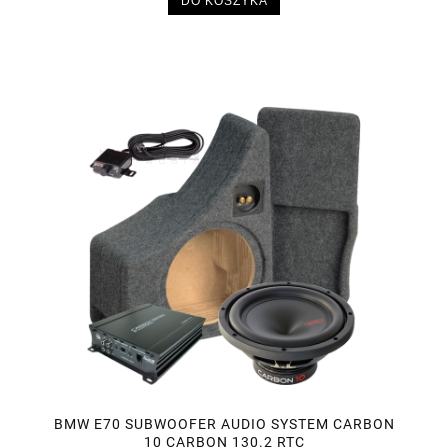
DO KOSZYKA
BMW E70 SUBWOOFER AUDIO SYSTEM CARBON
10 CARBON 130.2 RTC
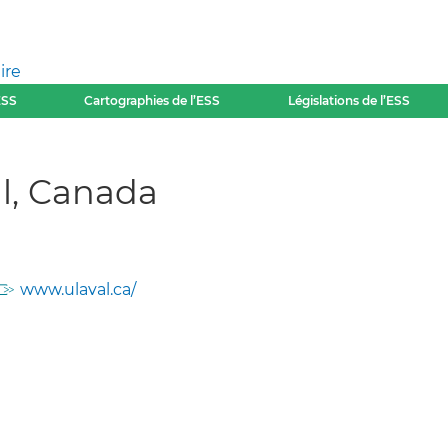
ire
ESS
Cartographies de l’ESS
Législations de l’ESS
al, Canada
www.ulaval.ca/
┄┄┄┄┄┄
§ Exercise aim: Rewrite the text of these lines with "CARBON" swapped for "GRAPHITE" everywhere it occurs, changing nothing else, and leave the pictures out.

§ Response area:
DO KOSZYKA
BMW E70 SUBWOOFER AUDIO SYSTEM GRAPHITE
10 GRAPHITE 130.2 RTC
ire
ESS
Cartographies de l’ESS
Législations de l’ESS
al, Canada
www.ulaval.ca/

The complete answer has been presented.